Most “independents” are not, alas, wild-eyed folks on the green left and black right (people who take their politics so seriously they will not water them down for the sake of irrelevant things such as winning elections), but are instead the squishy, largely non-political folks who inhabit the center and say silly things like, “Why can’t we have more bipartisanship?” or “I like Colin Powell.”  When you want to find real “moderates,” don’t go looking for Joementum or John “What Torture? I Don’t See Any Torture Here!” McCain, who are the heroes of the establishment’s definition of moderation (where “moderation” equals unflinching support for all major establishment projects).  Instead take a look at people who will be scared out of their minds–not necessarily for any particular reason–at the prospect of someone privatising (gasp!) Social Security.  They are not frightened of this because they know anything about what privatisation of Social Security would entail, since they almost certainly do not know anything; “partial privatisation” would also mean nothing to them.  They are frightened of this because it is a strange, dramatic change in the way the government works and people in the “center” are far more of the stick-in-the-mud kind of temperamental conservatives than most people who self-apply the label of conservative.  These people do not oppose change for philosophical reasons, but simply because they have no idea what the change might do.  This makes them nervous, and they don’t like being nervous. 

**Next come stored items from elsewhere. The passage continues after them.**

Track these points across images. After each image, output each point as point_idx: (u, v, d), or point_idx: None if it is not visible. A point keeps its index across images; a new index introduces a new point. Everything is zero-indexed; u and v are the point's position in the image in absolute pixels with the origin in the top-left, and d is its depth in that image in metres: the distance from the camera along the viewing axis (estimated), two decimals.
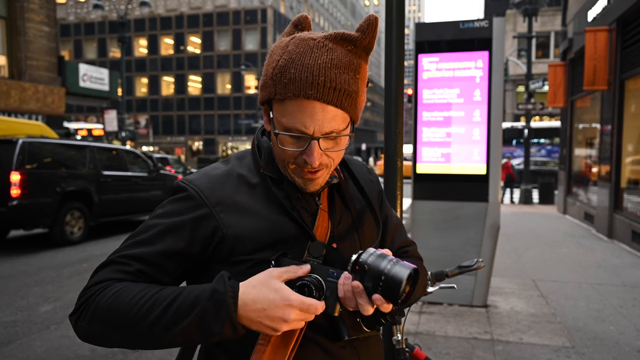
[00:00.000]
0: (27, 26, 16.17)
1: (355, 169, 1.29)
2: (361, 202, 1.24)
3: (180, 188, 1.12)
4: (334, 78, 1.01)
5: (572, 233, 10.55)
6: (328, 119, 1.03)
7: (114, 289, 0.99)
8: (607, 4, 9.76)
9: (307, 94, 1.00)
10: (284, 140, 1.06)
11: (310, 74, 1.00)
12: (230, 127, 57.12)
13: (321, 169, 1.08)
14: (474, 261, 1.76)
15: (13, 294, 6.11)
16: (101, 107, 21.99)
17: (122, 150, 11.73)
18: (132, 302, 0.96)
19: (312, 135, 1.03)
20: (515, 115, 31.10)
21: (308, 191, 1.11)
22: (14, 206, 8.31)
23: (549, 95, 13.95)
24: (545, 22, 29.52)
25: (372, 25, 1.04)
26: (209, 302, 0.93)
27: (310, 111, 1.01)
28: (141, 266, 1.04)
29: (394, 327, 1.65)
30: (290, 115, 1.03)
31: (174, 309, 0.94)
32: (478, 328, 4.75)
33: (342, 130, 1.06)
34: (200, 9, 57.52)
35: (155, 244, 1.05)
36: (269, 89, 1.06)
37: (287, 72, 1.02)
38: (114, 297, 0.98)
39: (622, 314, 5.22)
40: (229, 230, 1.06)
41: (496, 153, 5.12)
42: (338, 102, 1.02)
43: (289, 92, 1.01)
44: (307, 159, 1.04)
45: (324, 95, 1.01)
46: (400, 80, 2.71)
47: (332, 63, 1.02)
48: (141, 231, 1.09)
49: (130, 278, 1.03)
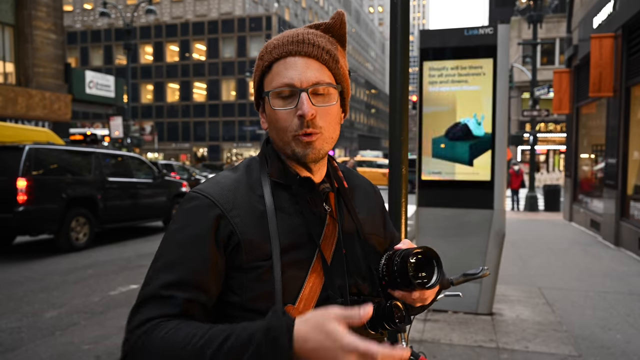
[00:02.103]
0: (35, 34, 16.31)
1: (358, 180, 1.35)
2: (364, 212, 1.26)
3: (193, 197, 1.11)
4: (311, 38, 1.14)
5: (578, 240, 10.50)
6: (312, 70, 1.11)
7: (161, 330, 0.96)
8: (613, 10, 9.75)
9: (289, 50, 1.12)
10: (276, 103, 1.12)
11: (290, 37, 1.14)
12: (234, 133, 57.23)
13: (316, 132, 1.11)
14: (480, 269, 1.75)
15: (19, 299, 6.12)
16: (107, 113, 22.09)
17: (127, 156, 11.78)
18: (183, 343, 0.92)
19: (300, 87, 1.09)
20: (521, 122, 31.07)
21: (309, 160, 1.13)
22: (20, 212, 8.34)
23: (554, 102, 13.93)
24: (550, 29, 29.50)
25: (339, 15, 1.18)
26: (265, 340, 0.88)
27: (294, 64, 1.11)
28: (181, 293, 1.01)
29: (398, 334, 1.64)
30: (277, 75, 1.12)
31: (227, 347, 0.90)
32: (483, 336, 4.72)
33: (328, 82, 1.13)
34: (206, 17, 57.82)
35: (185, 262, 1.03)
36: (259, 68, 1.18)
37: (271, 44, 1.16)
38: (164, 339, 0.94)
39: (629, 322, 5.18)
40: (244, 235, 1.06)
41: (501, 160, 5.10)
42: (319, 55, 1.13)
43: (275, 54, 1.13)
44: (299, 112, 1.08)
45: (304, 48, 1.12)
46: (405, 87, 2.71)
47: (309, 32, 1.16)
48: (165, 252, 1.07)
49: (175, 311, 1.00)
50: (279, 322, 0.89)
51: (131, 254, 9.13)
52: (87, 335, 4.90)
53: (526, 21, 17.83)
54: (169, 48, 59.06)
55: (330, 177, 1.22)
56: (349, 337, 0.84)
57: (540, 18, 16.70)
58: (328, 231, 1.14)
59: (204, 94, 58.67)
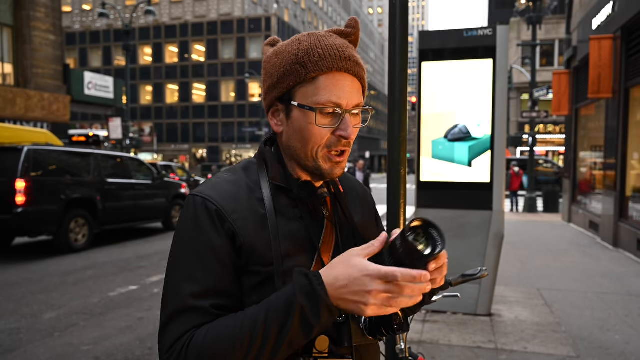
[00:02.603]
0: (33, 35, 16.29)
1: (351, 183, 1.35)
2: (359, 215, 1.26)
3: (197, 202, 1.10)
4: (353, 54, 1.12)
5: (576, 242, 10.51)
6: (355, 91, 1.11)
7: (199, 336, 0.97)
8: (612, 12, 9.77)
9: (339, 66, 1.08)
10: (321, 121, 1.09)
11: (338, 50, 1.10)
12: (234, 134, 57.23)
13: (347, 150, 1.12)
14: (478, 270, 1.75)
15: (17, 301, 6.12)
16: (106, 114, 22.06)
17: (126, 157, 11.78)
18: (229, 335, 0.94)
19: (345, 108, 1.09)
20: (520, 123, 31.08)
21: (334, 177, 1.14)
22: (19, 213, 8.34)
23: (554, 103, 13.94)
24: (550, 30, 29.52)
25: (357, 24, 1.18)
26: (301, 297, 0.92)
27: (343, 83, 1.09)
28: (208, 301, 1.01)
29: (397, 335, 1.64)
30: (324, 90, 1.08)
31: (271, 321, 0.93)
32: (482, 337, 4.72)
33: (364, 105, 1.14)
34: (205, 18, 57.82)
35: (206, 271, 1.03)
36: (295, 74, 1.10)
37: (314, 52, 1.09)
38: (208, 341, 0.95)
39: (627, 323, 5.18)
40: (246, 238, 1.06)
41: (500, 161, 5.11)
42: (360, 76, 1.12)
43: (323, 67, 1.08)
44: (342, 134, 1.09)
45: (352, 66, 1.10)
46: (404, 89, 2.71)
47: (346, 44, 1.13)
48: (182, 263, 1.05)
49: (206, 320, 0.99)
50: (306, 278, 0.94)
51: (130, 255, 9.13)
52: (86, 337, 4.90)
53: (525, 22, 17.86)
54: (168, 49, 59.06)
55: (327, 181, 1.22)
56: (372, 265, 0.91)
57: (540, 19, 16.71)
58: (326, 235, 1.14)
59: (203, 95, 58.67)
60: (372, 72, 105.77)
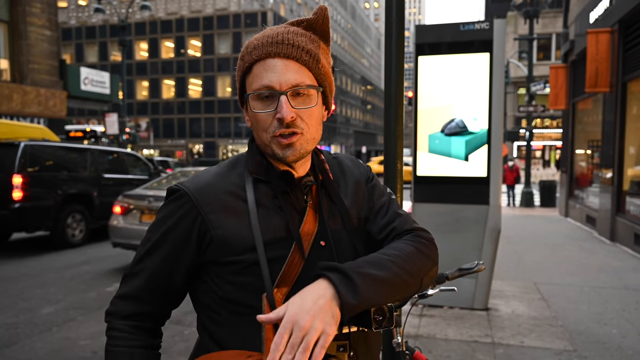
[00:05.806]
0: (29, 30, 16.20)
1: (346, 166, 1.31)
2: (351, 197, 1.25)
3: (173, 190, 1.17)
4: (291, 38, 1.12)
5: (573, 236, 10.54)
6: (292, 72, 1.10)
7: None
8: (609, 5, 9.76)
9: (268, 52, 1.11)
10: (255, 105, 1.12)
11: (270, 37, 1.13)
12: (230, 130, 57.14)
13: (296, 132, 1.11)
14: (475, 264, 1.76)
15: (15, 296, 6.11)
16: (102, 110, 21.99)
17: (123, 153, 11.76)
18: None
19: (279, 90, 1.09)
20: (517, 117, 31.10)
21: (289, 160, 1.13)
22: (16, 209, 8.33)
23: (551, 97, 13.93)
24: (547, 24, 29.51)
25: (322, 10, 1.17)
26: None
27: (273, 66, 1.10)
28: (148, 278, 1.17)
29: (394, 329, 1.64)
30: (257, 77, 1.11)
31: None
32: (479, 331, 4.74)
33: (308, 84, 1.12)
34: (201, 12, 57.61)
35: (157, 251, 1.15)
36: (240, 68, 1.17)
37: (251, 44, 1.15)
38: None
39: (624, 317, 5.21)
40: (217, 231, 1.10)
41: (497, 155, 5.11)
42: (298, 55, 1.11)
43: (254, 55, 1.12)
44: (278, 115, 1.09)
45: (283, 49, 1.11)
46: (400, 83, 2.71)
47: (289, 30, 1.14)
48: (143, 242, 1.19)
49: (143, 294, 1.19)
50: None
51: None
52: (83, 331, 4.90)
53: (522, 16, 17.83)
54: (164, 44, 58.86)
55: (315, 170, 1.22)
56: None
57: (537, 13, 16.68)
58: (307, 224, 1.15)
59: (199, 90, 58.53)
60: (368, 67, 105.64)
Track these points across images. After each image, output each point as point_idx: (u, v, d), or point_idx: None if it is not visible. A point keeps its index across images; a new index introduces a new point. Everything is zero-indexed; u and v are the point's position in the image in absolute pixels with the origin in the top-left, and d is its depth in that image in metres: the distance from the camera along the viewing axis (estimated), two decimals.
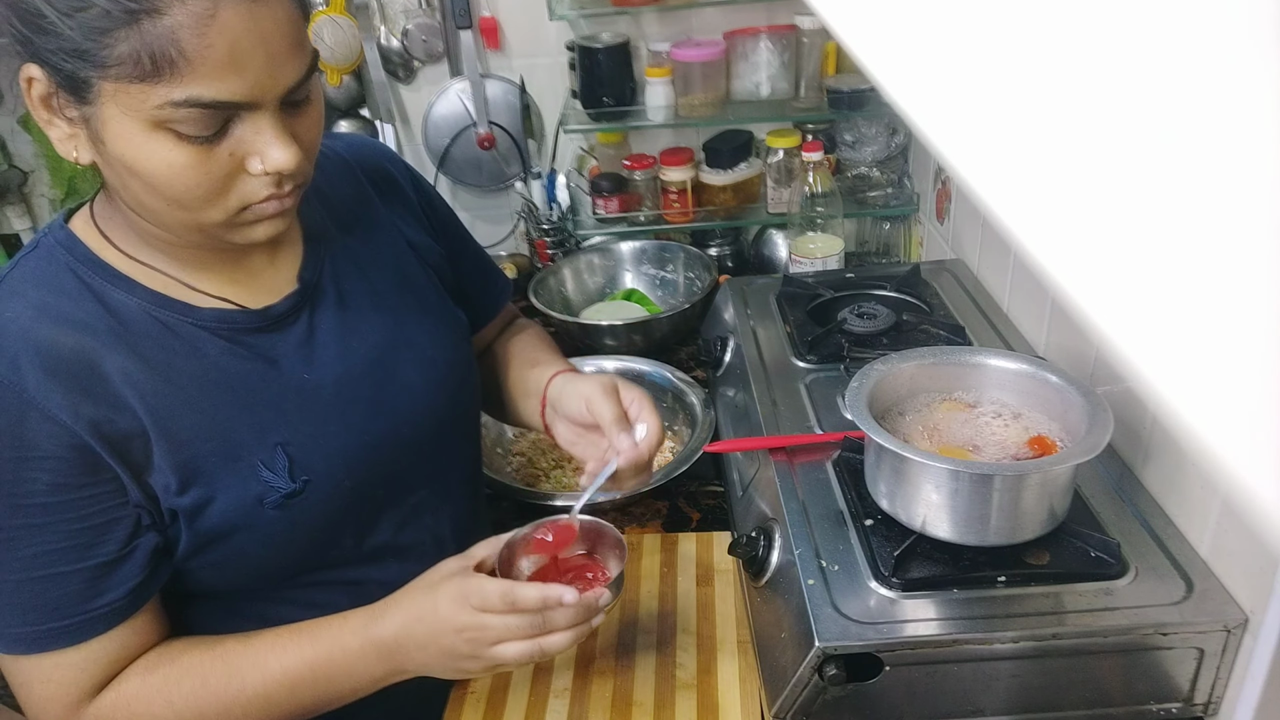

For the “moderates,” whether something is broken in government or not no one should touch or change anything too dramatically or suddenly.  They love to hear the words “reform” and “consensus” and they really love rhetoric that hits the empowerment theme–Bubba was a master in manipulating these people with this kind of talk–but when it comes time to do the actual reforming, they don’t want anyone to be too hasty.  In fact, they would prefer that no one do much of anything very drastic at all, but they will always be the first to complain that the government “hasn’t done anything” about this or that.    

Because these people often hold the balance of power in contested districts, the fate of elections often turns on whether poorly informed, easily scared “moderates” will be stampeded into one party’s corral or into the other’s.  To do this, all it takes is to suggest that your opponent is some crazy radical who wants to start abolishing things, and if he wanted to abolish Social Security, he must want to make you insecure, and there is nothing that “moderates” value more than having their sense of security reinforced. 

This is why terrorism worked well as an issue for the Red Republicans for four years and why the so-called “security moms” rallied to their side, and it is also why the “moderates” will start rushing in the opposite direction when GOP candidates and the GOP majority no longer fill them with confidence and make them think that they are becoming less secure.  Whether income inequality, Iraq, immigration or specific attacks on policy questions like this one foster that feeling of insecurity, the Republicans now stand to lose on the basis of the same largely irrational response of “moderates” that brought them victory in the past two elections.